*Extract*
____________________

M/s. Shriram Properties Pvt. Ltd., the assessee, is in the business of property development. While making the assessment for the AY 2013-14, the AO treated the Revenue expenditure claimed at Rs.25,10,253/- , paid as Brand License Fee to Shriram ownership Trust for use of its logo, as a capital expenditure incurred for acquiring an intangible asset and hence allowed 25% of depreciation on such claim and disallowed the balance of Rs.18,82,690/-. Further, he has disallowed Rs.10,69,163/-, the employees contribution to PF & ESI under section .2(24)(x) , on the ground that this amount has not been paid before the due date in the respective statutes. The AO has also disallowed Rs.13,57,61,019/- u/s.14A r.w.Rule 8D under normal computation. While computing the book profit u/s.115JB, the AO added the sum disallowed u/s.14A r.w.Rule 8D under the normal computation, in terms of Explanation 1(f) to Sec.115JB. Aggrieved, the assessee filed an appeal before the Ld.CIT(A).
On the issue of disallowance of Brand License Fee, the Ld.CIT(A) relying on this Tribunal decision in the case of M/s.Shriram City Union Finance Ltd., vide orders in & 869/Mds/2015 dated 29.01.2016 for the AYs 2010-11 & 2011-12, directed the AO to treat the royalty as a Revenue expenditure and thus, allowed the assessee’s appeal on this issue.
On the issue of disallowance of the employee’s contribution to PF & ESI, relying on the decision of the Hon’ble Jurisdictional High Court in the case of M/s. Industrial Security & Intelligence India Pvt. Ltd. in Tax Case (Appeal)

____________________

*Stored data*

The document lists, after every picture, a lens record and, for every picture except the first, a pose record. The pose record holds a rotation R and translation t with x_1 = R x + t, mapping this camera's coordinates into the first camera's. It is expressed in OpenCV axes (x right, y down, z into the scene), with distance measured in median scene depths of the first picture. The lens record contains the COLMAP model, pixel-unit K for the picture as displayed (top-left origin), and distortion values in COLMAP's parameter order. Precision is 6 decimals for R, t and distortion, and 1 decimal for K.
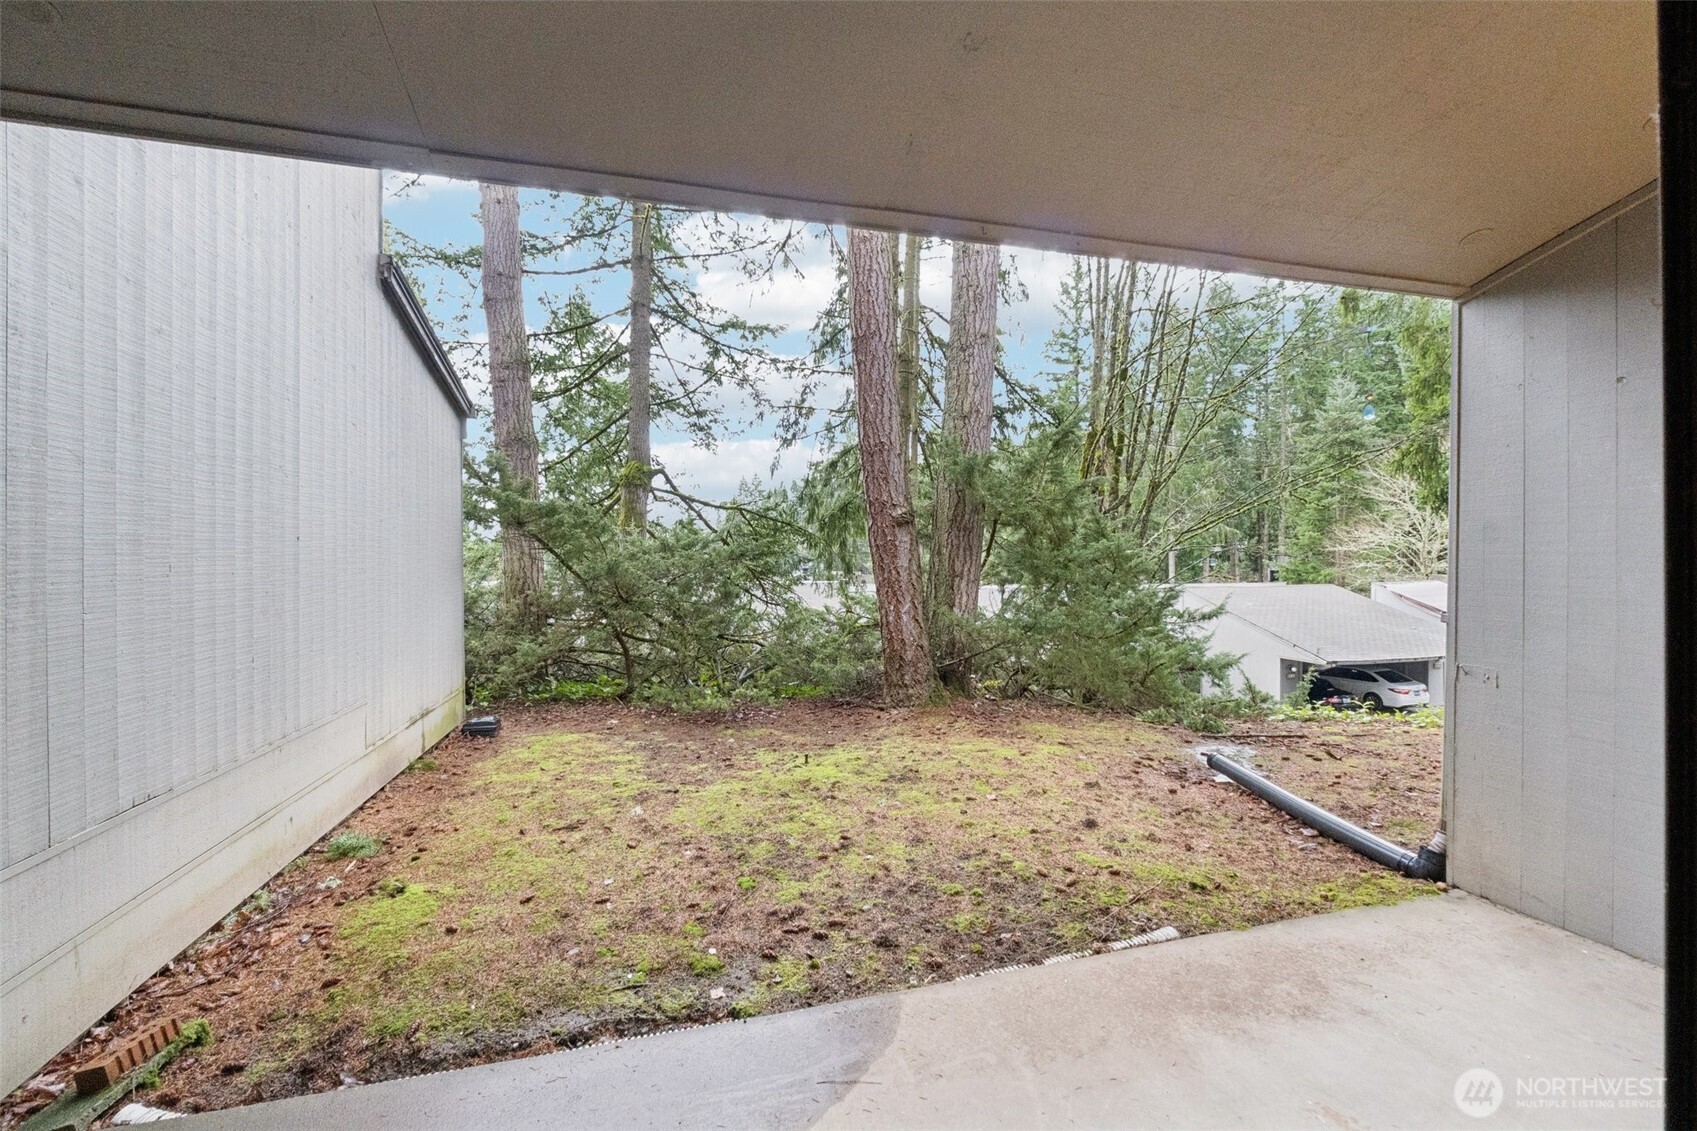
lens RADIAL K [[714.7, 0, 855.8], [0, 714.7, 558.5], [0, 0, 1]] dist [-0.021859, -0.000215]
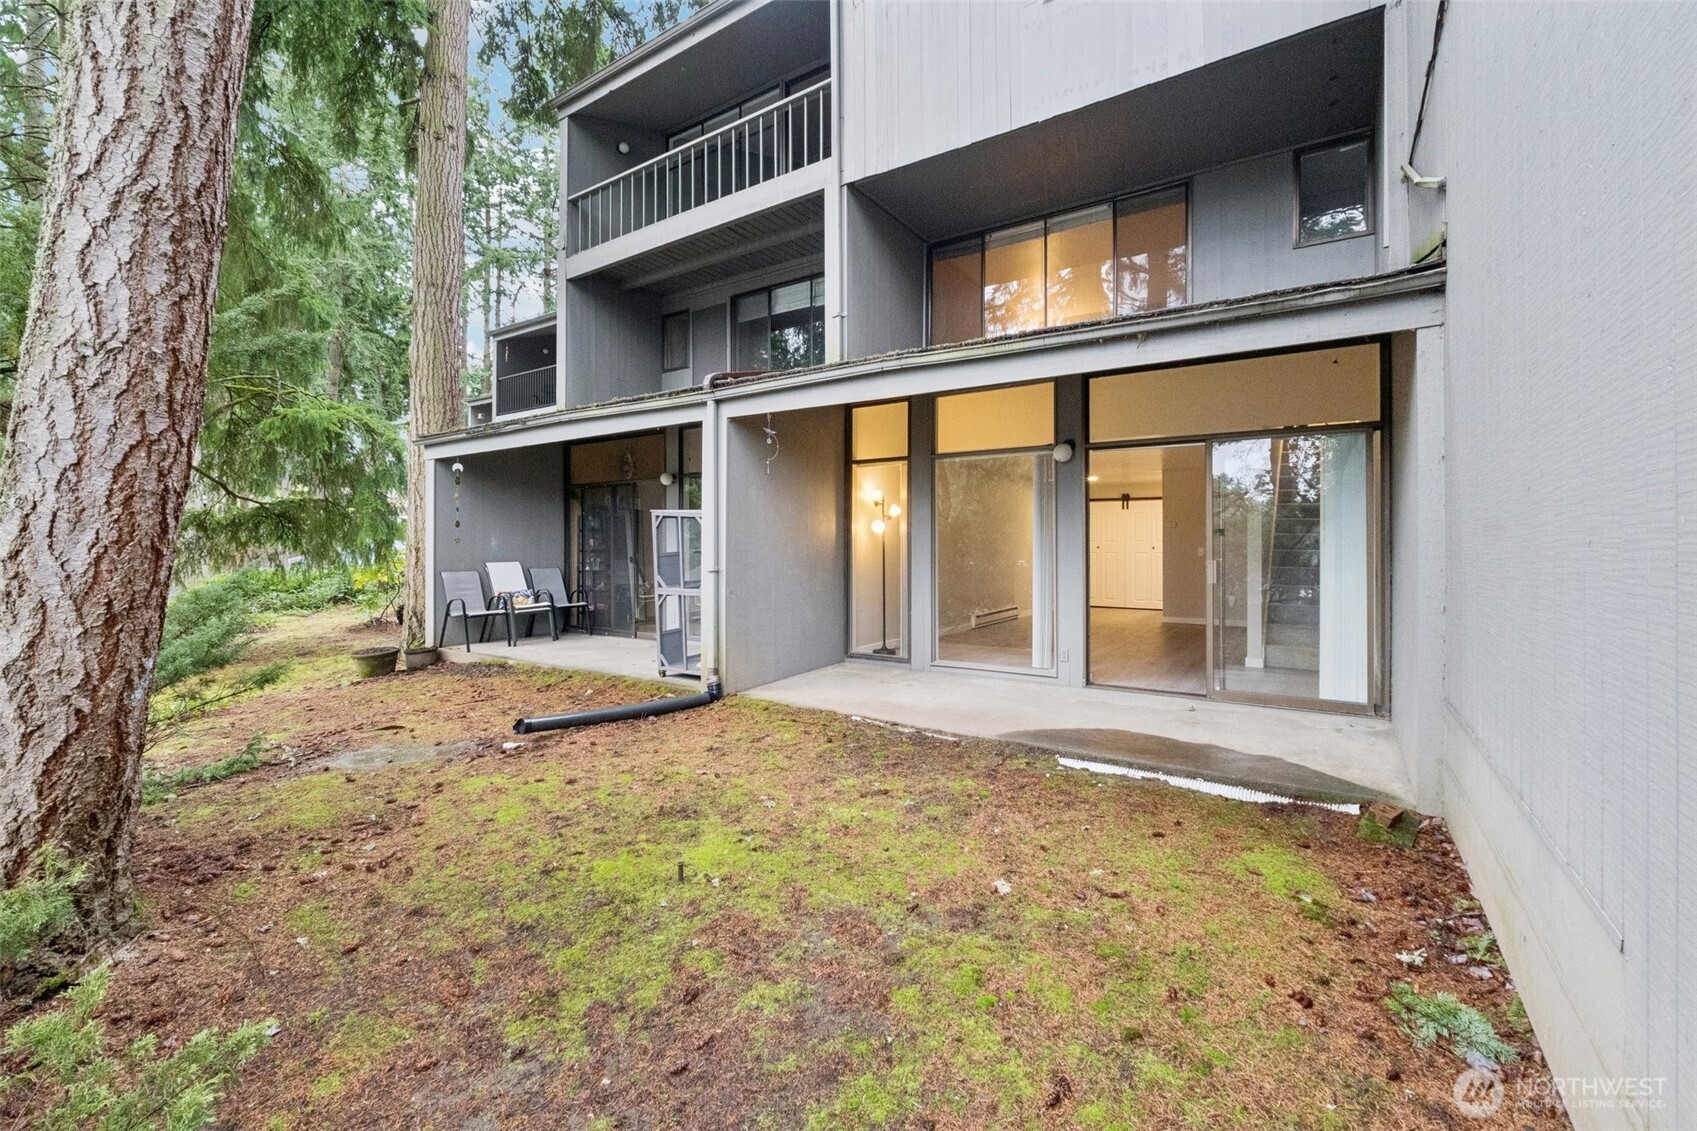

____________________

*What the task requires*
Reproduce word for word the passage of the tax appeal text above between "On the issue of disallowance of the" and "Tax Case (Appeal)", inclusive.

*Solved exercise*
On the issue of disallowance of the employee’s contribution to PF & ESI, relying on the decision of the Hon’ble Jurisdictional High Court in the case of M/s. Industrial Security & Intelligence India Pvt. Ltd. in Tax Case (Appeal)